Body Image Essential Reads
Importantly, context matters. Some people have actively reclaimed the word “fat” as a political identity and a form of resistance against stigma. Within fat acceptance and body liberation communities, “fat” can function as a neutral descriptor rather than an insult (i.e., you can be fat, thin, tall, short, blue- or brown-eyed, and these are all descriptive terms). But that reclaimed meaning does not translate seamlessly into medical or mainstream contexts, and it certainly does not apply universally. In fact, in some medical settings, “fat” refers strictly to adipose tissue and isn’t an adjective at all. In other words, there may not be a single “right” term that works for everyone, in every setting.
This Is More Than Semantics
It may be tempting to dismiss all of this as political correctness or linguistic nitpicking. But the evidence suggests otherwise. Language shapes behavior. Studies show that stigmatizing or pathologizing terminology can increase internalized weight bias, reduce trust in healthcare providers, and make people less likely to seek medical care. Even subtle shifts in wording can influence how supported or judged a person feels in a clinical encounter.
There is also a practical dimension. When clinicians use language that patients experience as shaming or dehumanizing, conversations about health behaviors become more strained and less productive. People often become less open, less engaged, and more likely to dismiss the medical advice offered. Conversely, when people feel respected and heard, they are more likely to participate in collaborative care and to discuss health concerns honestly.
What Should We Say?
The most defensible answer, based on both research and lived experience, is: It depends on the person. Here are some suggestions, based on my review of recent research:
- Ask, don’t assume. When possible, ask individuals what terms they prefer to describe their bodies or weight. This simple step avoids imposing a one-size-fits-all solution.

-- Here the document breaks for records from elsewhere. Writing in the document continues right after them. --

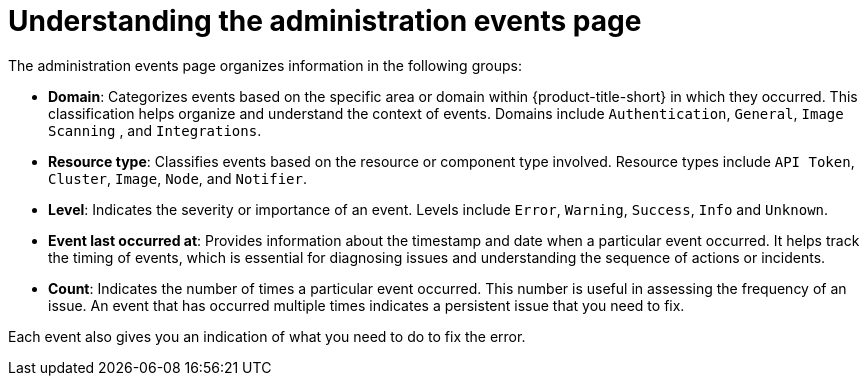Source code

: // Module included in the following assemblies:
//
// *operating/using-the-administration-events-page.adoc

:_mod-docs-content-type: CONCEPT
[id="understanding-the-administration-events-page_{context}"]
= Understanding the administration events page

The administration events page organizes information in the following groups:

* *Domain*: Categorizes events based on the specific area or domain within {product-title-short} in which they occurred. This classification helps organize and understand the context of events. Domains include `Authentication`, `General`, `Image Scanning` , and `Integrations`.
* *Resource type*: Classifies events based on the resource or component type involved. Resource types include `API Token`, `Cluster`, `Image`, `Node`, and `Notifier`.
* *Level*: Indicates the severity or importance of an event. Levels include `Error`, `Warning`, `Success`, `Info` and `Unknown`.
* *Event last occurred at*: Provides information about the timestamp and date when a particular event occurred. It helps track the timing of events, which is essential for diagnosing issues and understanding the sequence of actions or incidents.
* *Count*: Indicates the number of times a particular event occurred. This number is useful in assessing the frequency of an issue. An event that has occurred multiple times indicates a persistent issue that you need to fix.

Each event also gives you an indication of what you need to do to fix the error.
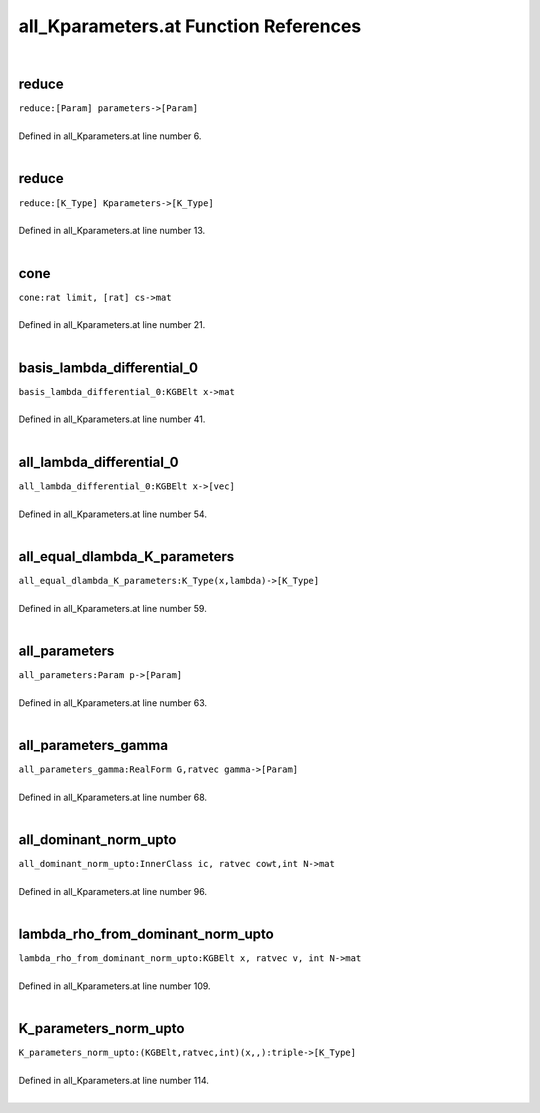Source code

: .. _all_Kparameters.at_ref:

all_Kparameters.at Function References
=======================================================
|

.. _reduce_[param]_parameters->[param]1:

reduce
-------------------------------------------------
| ``reduce:[Param] parameters->[Param]``
| 
| Defined in all_Kparameters.at line number 6.
| 

.. _reduce_[k_type]_kparameters->[k_type]1:

reduce
-------------------------------------------------
| ``reduce:[K_Type] Kparameters->[K_Type]``
| 
| Defined in all_Kparameters.at line number 13.
| 

.. _cone_rat_limit,_[rat]_cs->mat1:

cone
-------------------------------------------------
| ``cone:rat limit, [rat] cs->mat``
| 
| Defined in all_Kparameters.at line number 21.
| 

.. _basis_lambda_differential_0_kgbelt_x->mat1:

basis_lambda_differential_0
-------------------------------------------------
| ``basis_lambda_differential_0:KGBElt x->mat``
| 
| Defined in all_Kparameters.at line number 41.
| 

.. _all_lambda_differential_0_kgbelt_x->[vec]1:

all_lambda_differential_0
-------------------------------------------------
| ``all_lambda_differential_0:KGBElt x->[vec]``
| 
| Defined in all_Kparameters.at line number 54.
| 

.. _all_equal_dlambda_k_parameters_k_type(x,lambda)->[k_type]1:

all_equal_dlambda_K_parameters
-------------------------------------------------
| ``all_equal_dlambda_K_parameters:K_Type(x,lambda)->[K_Type]``
| 
| Defined in all_Kparameters.at line number 59.
| 

.. _all_parameters_param_p->[param]1:

all_parameters
-------------------------------------------------
| ``all_parameters:Param p->[Param]``
| 
| Defined in all_Kparameters.at line number 63.
| 

.. _all_parameters_gamma_realform_g,ratvec_gamma->[param]1:

all_parameters_gamma
-------------------------------------------------
| ``all_parameters_gamma:RealForm G,ratvec gamma->[Param]``
| 
| Defined in all_Kparameters.at line number 68.
| 

.. _all_dominant_norm_upto_innerclass_ic,_ratvec_cowt,int_n->mat1:

all_dominant_norm_upto
-------------------------------------------------
| ``all_dominant_norm_upto:InnerClass ic, ratvec cowt,int N->mat``
| 
| Defined in all_Kparameters.at line number 96.
| 

.. _lambda_rho_from_dominant_norm_upto_kgbelt_x,_ratvec_v,_int_n->mat1:

lambda_rho_from_dominant_norm_upto
-------------------------------------------------
| ``lambda_rho_from_dominant_norm_upto:KGBElt x, ratvec v, int N->mat``
| 
| Defined in all_Kparameters.at line number 109.
| 

.. _k_parameters_norm_upto_(kgbelt,ratvec,int)(x,,):triple->[k_type]1:

K_parameters_norm_upto
-------------------------------------------------
| ``K_parameters_norm_upto:(KGBElt,ratvec,int)(x,,):triple->[K_Type]``
| 
| Defined in all_Kparameters.at line number 114.
| 


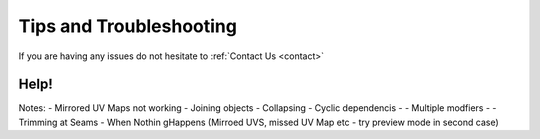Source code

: #####################################
Tips and Troubleshooting
#####################################

If you are having any issues do not hesitate to :ref:`Contact Us <contact>`

====================================================================
Help!
====================================================================

Notes:
- Mirrored UV Maps not working
- Joining objects
- Collapsing
- Cyclic dependencis
- - Multiple modfiers
- - Trimming at Seams
- When Nothin gHappens (Mirroed UVS, missed UV Map etc - try preview mode in second case)

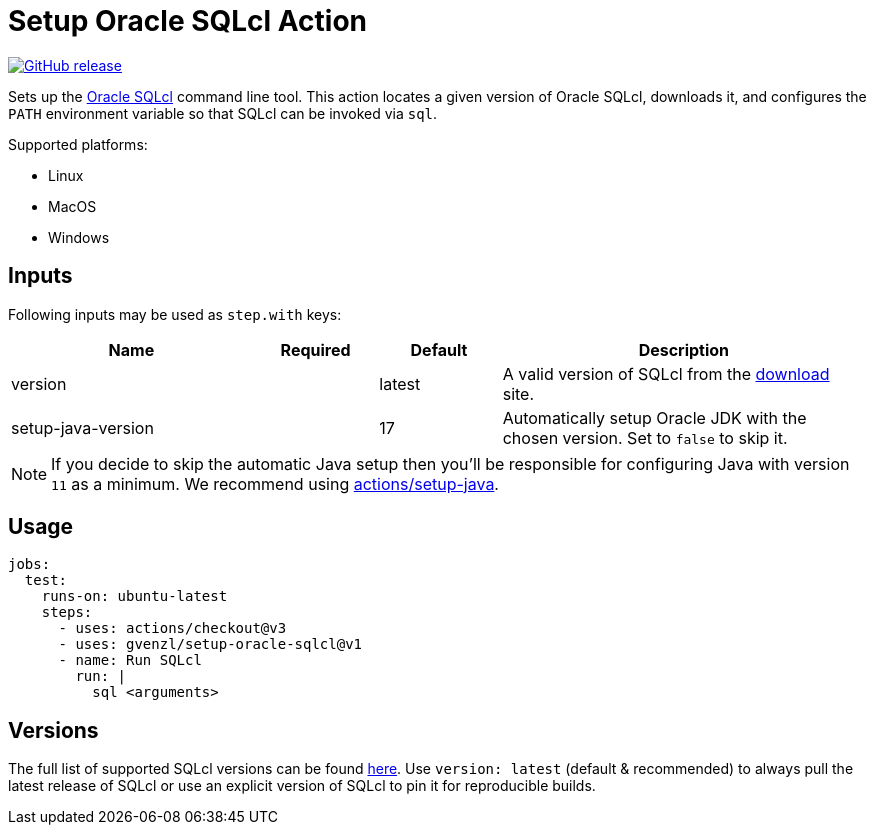 = Setup Oracle SQLcl Action
:linkattrs:
:project-owner: gvenzl
:project-name:  setup-oracle-sqlcl
:project-tag:   v1

ifdef::env-github[]
:tip-caption: :bulb:
:note-caption: :information_source:
:important-caption: :heavy_exclamation_mark:
:caution-caption: :fire:
:warning-caption: :warning:
endif::[]

image:https://img.shields.io/github/v/release/{project-owner}/{project-name}["GitHub release", link="https://github.com/{project-owner}/{project-name}/releases"]

Sets up the link:https://www.oracle.com/database/sqldeveloper/technologies/sqlcl/[Oracle SQLcl] command line tool. This action locates
a given version of Oracle SQLcl, downloads it, and configures the `PATH` environment variable so that SQLcl can be invoked via `sql`.

Supported platforms:

 - Linux
 - MacOS
 - Windows

== Inputs

Following inputs may be used as `step.with` keys:

[%header,cols="<2,<,<,<3",width="100%"]
|===
| Name               | Required | Default  | Description
| version            |          | latest   | A valid version of SQLcl from the link:https://www.oracle.com/database/sqldeveloper/technologies/sqlcl/download/[download] site.
| setup-java-version |          | 17       | Automatically setup Oracle JDK with the chosen version. Set to `false` to skip it.
|===

NOTE: If you decide to skip the automatic Java setup then you'll be responsible for configuring Java with version `11` as a minimum.
We recommend using link:https://github.com/actions/setup-java[actions/setup-java].

== Usage

[source,yaml]
[subs="attributes"]
----
jobs:
  test:
    runs-on: ubuntu-latest
    steps:
      - uses: actions/checkout@v3
      - uses: {project-owner}/{project-name}@{project-tag}
      - name: Run SQLcl
        run: |
          sql &lt;arguments&gt;
----

== Versions

The full list of supported SQLcl versions can be found link:https://github.com/gvenzl/setup-oracle-sqlcl/blob/main/versions.txt[here].
Use `version: latest` (default & recommended) to always pull the latest release of SQLcl or use an explicit version of SQLcl to pin it for reproducible builds.
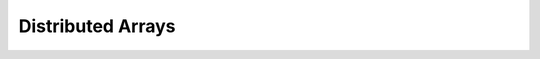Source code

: Distributed Arrays
==================

.. function:: darray(init, type, dims[, distdim, procs, dist])

   Construct a distributed array. `init` is a function of three arguments that will run on each processor, and should return an `Array` holding the local data for the current processor. Its arguments are `(T,d,da)` where `T` is the element type, `d` is the dimensions of the needed local piece, and `da` is the new `DArray` being constructed (though, of course, it is not fully initialized). `type` is the element type. `dims` is the dimensions of the entire `DArray`. `distdim` is the dimension to distribute in. `procs` is a vector of processor ids to use. `dist` is a vector giving the first index of each contiguous distributed piece, such that the nth piece consists of indexes `dist[n]` through `dist[n+1]-1`. If you have a vector `v` of the sizes of the pieces, `dist` can be computed as `cumsum([1,v])`. Fortunately, all arguments after `dims` are optional.

.. function:: darray(f, A)

   Transform `DArray` `A` to another of the same type and distribution by applying function `f` to each block of `A`.

.. function:: dzeros([type, ]dims, ...)

   Construct a distrbuted array of zeros. Trailing arguments are the same as those accepted by `darray`.

.. function:: dones([type, ]dims, ...)

   Construct a distrbuted array of ones. Trailing arguments are the same as those accepted by `darray`.

.. function:: dfill(x, dims, ...)

   Construct a distrbuted array filled with value `x`. Trailing arguments are the same as those accepted by `darray`.

.. function:: drand(dims, ...)

   Construct a distrbuted uniform random array. Trailing arguments are the same as those accepted by `darray`.

.. function:: drandn(dims, ...)

   Construct a distrbuted normal random array. Trailing arguments are the same as those accepted by `darray`.

.. function:: dcell(dims, ...)

   Construct a distrbuted cell array. Trailing arguments are the same as those accepted by `darray`.

.. function:: distribute(a[, distdim])

   Convert a local array to distributed

.. function:: localize(d)

   Get the local piece of a distributed array

.. function:: changedist(d, distdim)

   Change the distributed dimension of a `DArray`

.. function:: myindexes(d)

   A tuple describing the indexes owned by the local processor

.. function:: owner(d, i)

   Get the id of the processor holding index `i` in the distributed dimension

.. function:: procs(d)

   Get the vector of processors storing pieces of `d`

.. function:: distdim(d)

   Get the distributed dimension of `d`

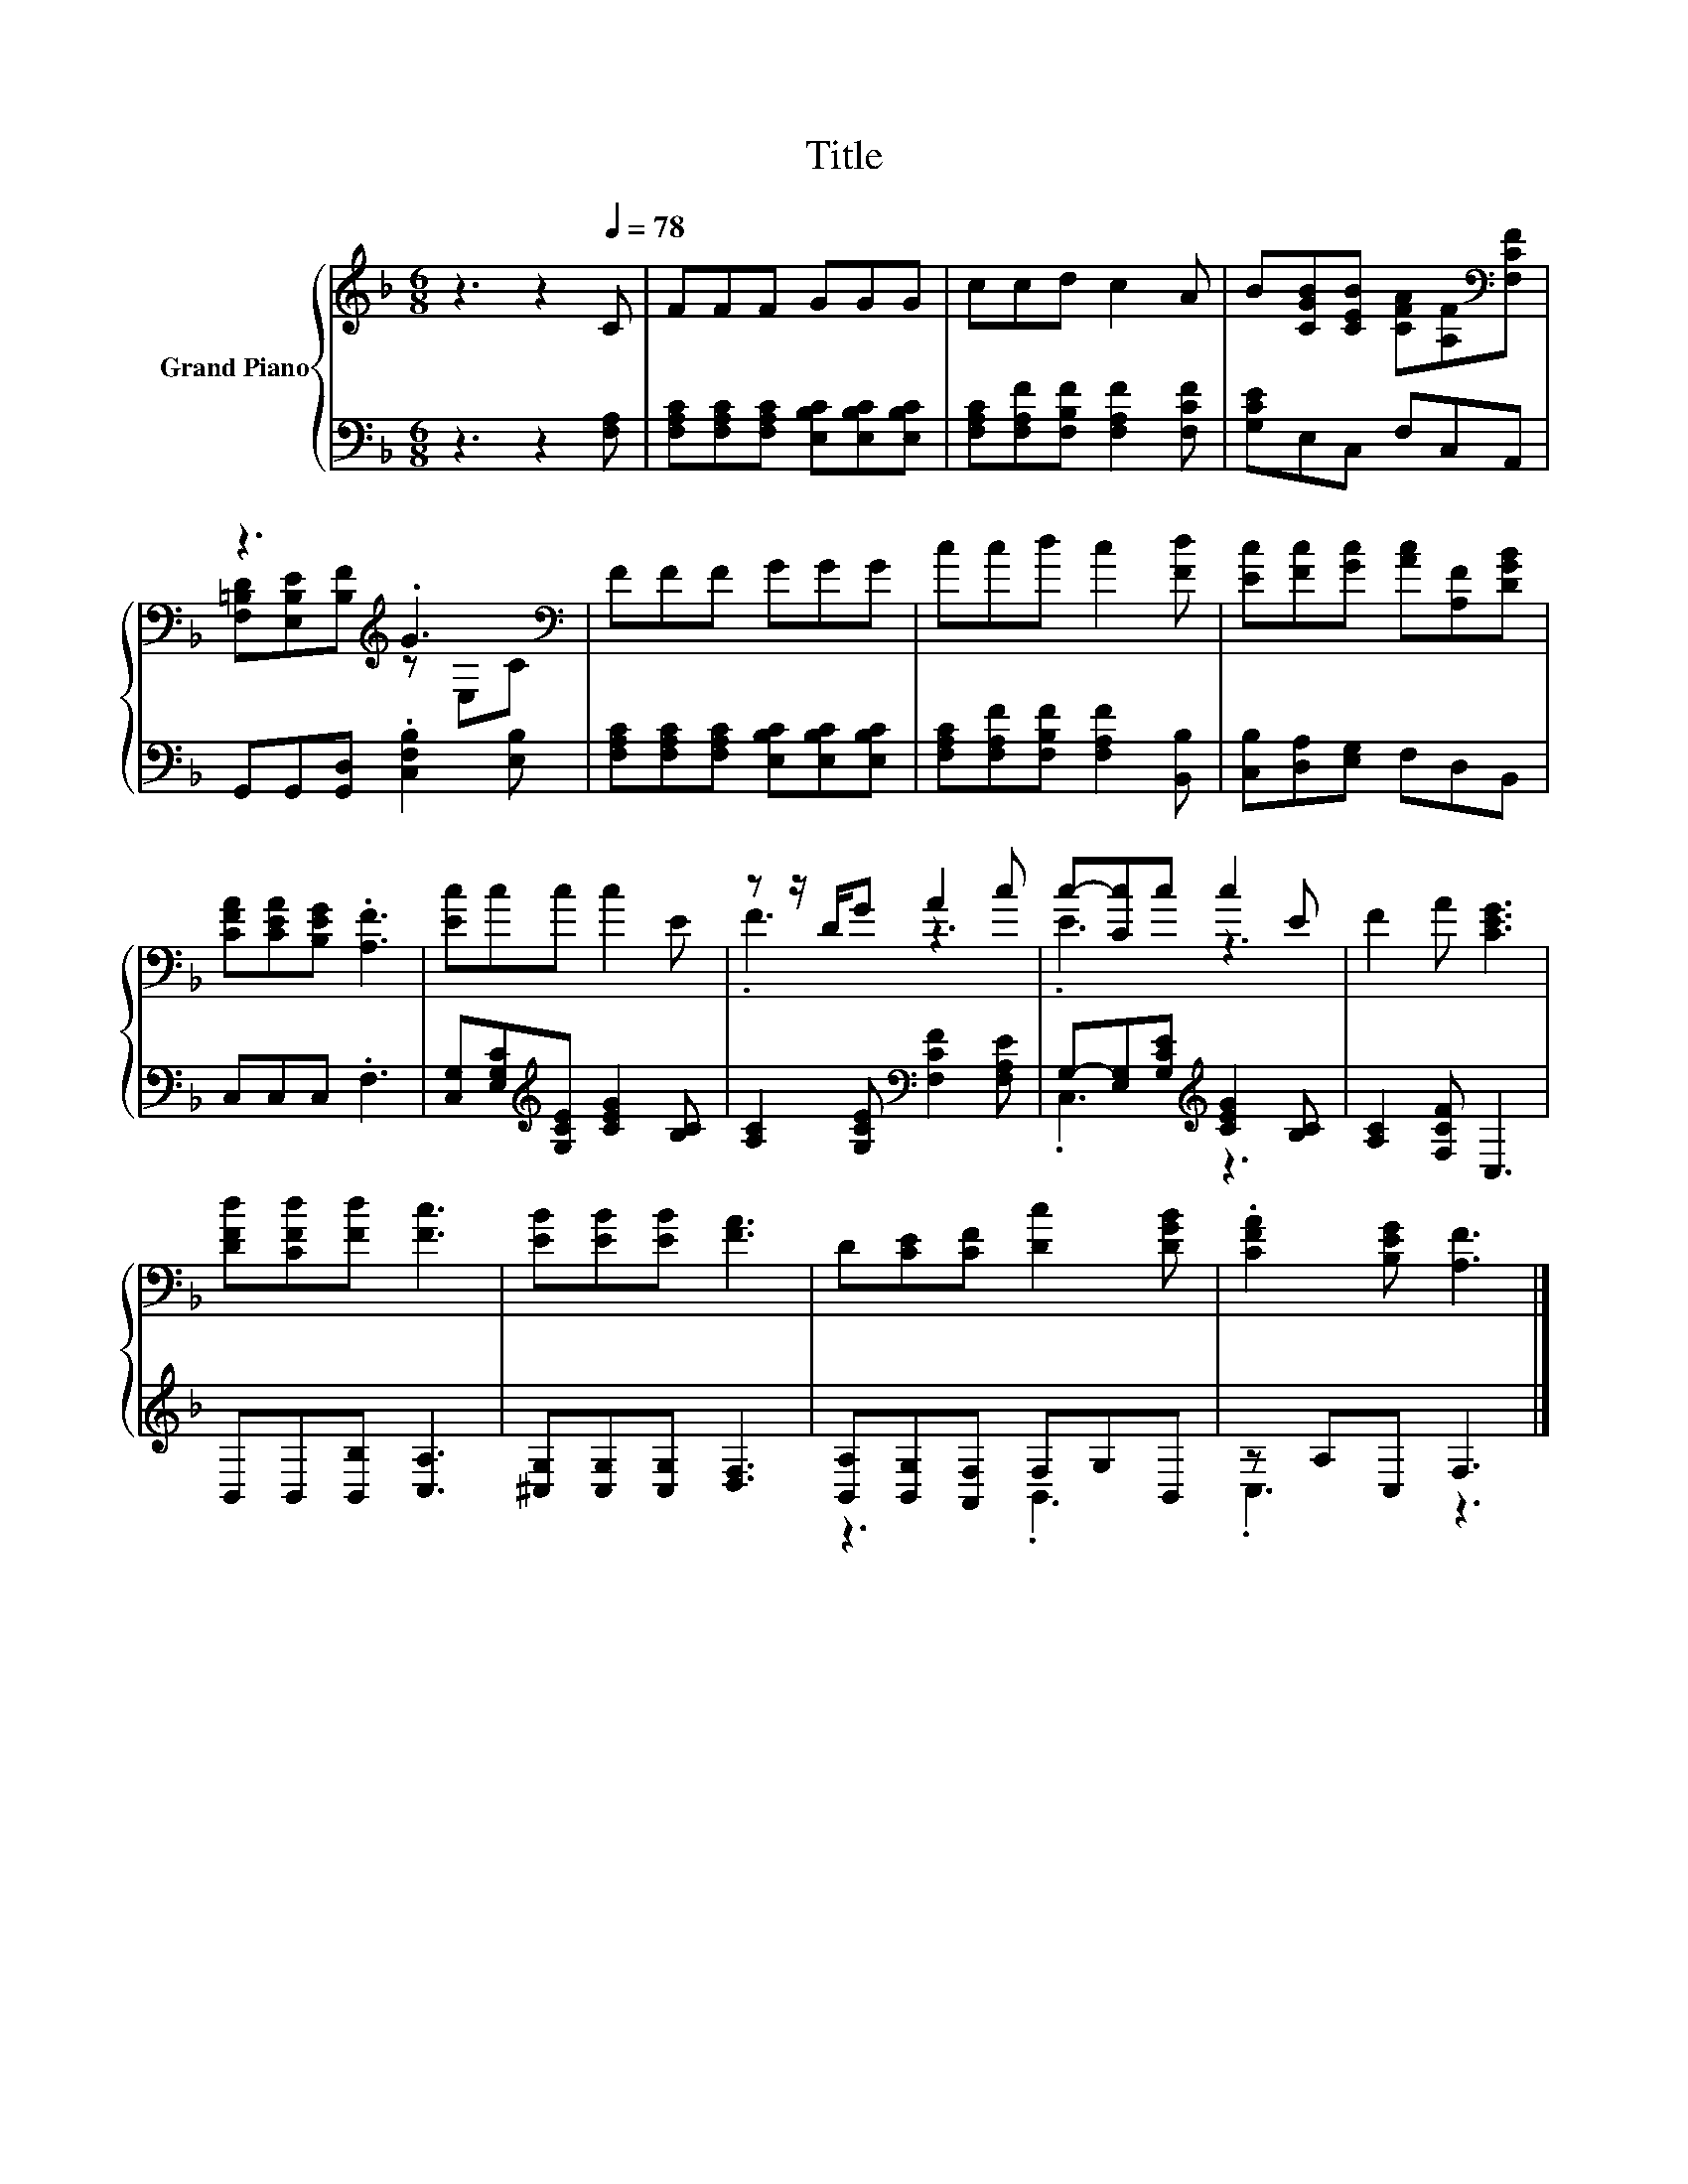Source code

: X:1
T:Title
%%score { ( 1 3 ) | ( 2 4 ) }
L:1/8
M:6/8
K:F
V:1 treble nm="Grand Piano"
V:3 treble 
V:2 bass 
V:4 bass 
V:1
 z3 z2[Q:1/4=78] C | FFF GGG | ccd c2 A | B[CGB][CEB] [CFA][A,F][K:bass][F,CF] | %4
 z3[K:treble] .G3[K:bass] | FFF GGG | ccd c2 [Fd] | [Ec][Fc][Gc] [Ac][A,F][DGB] | %8
 [CFA][CEA][B,EG] .[A,F]3 | [Ec]cc c2 E | z z/ D/G A2 c | c-[Cc]c c2 E | F2 A [CEG]3 | %13
 [DFd][CFd][Fd] [Fc]3 | [EB][EB][EB] [FA]3 | D[CE][CF] [Dc]2 [DGB] | .[CFA]2 [B,EG] [A,F]3 |] %17
V:2
 z3 z2 [F,A,] | [F,A,C][F,A,C][F,A,C] [E,B,C][E,B,C][E,B,C] | %2
 [F,A,C][F,A,F][F,B,F] [F,A,F]2 [F,CF] | [G,CE]E,C, F,C,A,, | G,,G,,[G,,D,] .[C,F,B,]2 [E,B,] | %5
 [F,A,C][F,A,C][F,A,C] [E,B,C][E,B,C][E,B,C] | [F,A,C][F,A,F][F,B,F] [F,A,F]2 [B,,B,] | %7
 [C,B,][D,A,][E,G,] F,D,B,, | C,C,C, .F,3 | [C,G,][E,G,C][K:treble][G,CE] [CEG]2 [B,C] | %10
 [A,C]2 [G,CE][K:bass] [F,CF]2 [F,A,E] | G,-[E,G,][G,CE][K:treble] [CEG]2 [B,C] | %12
 [A,C]2 [F,CF] C,3 | B,,B,,[B,,B,] [C,A,]3 | [^C,G,][C,G,][C,G,] [D,F,]3 | %15
 [B,,A,][B,,G,][A,,F,] F,G,B,, | z A,C, F,3 |] %17
V:3
 x6 | x6 | x6 | x5[K:bass] x | [F,=B,D][E,B,E][K:treble][B,F] z[K:bass] E,C | x6 | x6 | x6 | x6 | %9
 x6 | .F3 z3 | .E3 z3 | x6 | x6 | x6 | x6 | x6 |] %17
V:4
 x6 | x6 | x6 | x6 | x6 | x6 | x6 | x6 | x6 | x2[K:treble] x4 | x3[K:bass] x3 | .C,3[K:treble] z3 | %12
 x6 | x6 | x6 | z3 .B,,3 | .C,3 z3 |] %17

- Avoid moralizing or pathologizing language. Terms that imply personal failure, illness, or abnormality should be avoided.
- Be attentive to context. Words reclaimed in activist or community settings may not necessarily feel affirming in other settings, such as medical or institutional ones.
For clinicians, it is worth remembering that following guidelines is not the same as practicing person-centered care, which respects and responds to the individual person’s values, preferences, needs, and lived experience. True respect involves not only awareness of the “recommended” terms, but also remaining open to correction and feedback from the people those terms are meant to describe. What the research makes clear is that no single terminology will satisfy everyone. Instead, if our goal is to truly understand, support, and care for others, we must remain flexible, humble, and attentive to people’s lived experiences.
* I use the terms “obese,” “obesity,” and “overweight” in quotation marks as they are not my preferred terms. I am referring to them in historical and clinical context, as they have been used, but not as I believe they should presently be used.
** This is not a framing I agree with, but that is a discussion for a different day.